Proposition 1A, It Simply Stinks

The left wing also is expressing the view that Proposition 1A is a mistake and you should also vote NO. They may not be pleased that they are voting alongside John and Ken and the Howard Jarvis gang, but the enemy of my enemy is my friend it seems these days. Our friends at Calitics.com are having a spirited debate why Democratic Party voters and their allies should oppose the initiative.
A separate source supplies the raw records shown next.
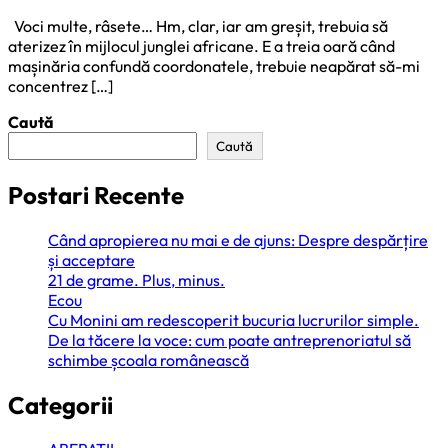
Voci multe, râsete… Hm, clar, iar am greșit, trebuia să
aterizez în mijlocul junglei africane. E a treia oară când
mașinăria confundă coordonatele, trebuie neapărat să-mi
concentrez […]
Caută
Caută
Postari Recente
Când apropierea nu mai e de ajuns: Despre despărțire
și acceptare
21 de grame. Plus, minus.
Ecou
Cu Monini am redescoperit bucuria lucrurilor simple.
De la tăcere la voce: cum poate antreprenoriatul să
schimbe școala românească
Categorii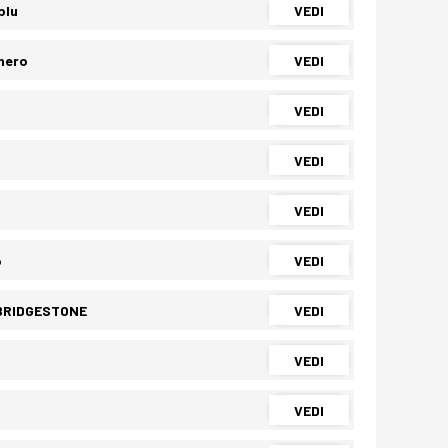
blu
VEDI
nero
VEDI
VEDI
VEDI
VEDI
o
VEDI
 BRIDGESTONE
VEDI
VEDI
VEDI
The spending cap may excite the right and listeners of John and Ken, but they do not like Proposition 1A because it has loopholes. However if you care about public services, expect them to become more substandard with the passage of Proposition 1A. Expect revenue expenditures to be 15 billion below the governor’s expected baseline spending in 2010 to 21 billion by 2012. Although the tax increases may enraged the conservative oriented voters where they are mad that these taxes will only last for four years, these spending caps will be basically permanent. Another bad thing about Proposition 1A is that its Rainy Day Fund has to have contributions fed into it even in down economic years. However the spending caps are not true spending caps because they can be manipulated when fees are added to pay for the governmental services and spending.

Proposition 1A stinks, it gives the governor power to cut budgets mid-year, so if you like the reduced class selection at your local UC or CSU or community college you have not seen nothing yet.

Proposition 1B is also being discussed because it has a clause where if Proposition 1A passes, Proposition 1B gets the green light if it is approved. This is the initiative that steals from the rainy day fund to pay for education, where it is payback for the California Teachers Association. So basically the rainy day fund would be a misnomer because the CTA would want to gobble up all that extra money. And if you like extra money for education, the 9 billion dollars for education is a onetime expense, so Caltics for example opposed the initiative due to its dependence on having it passed with 1A and how it is a onetime infusion to education.

In future posts before the Special Election in May, I will cover the other initiatives and a column to discuss, What Next? Since voters will likely sink 1A-1F, we need simple and easy to understand solutions to make things right for the people of our state.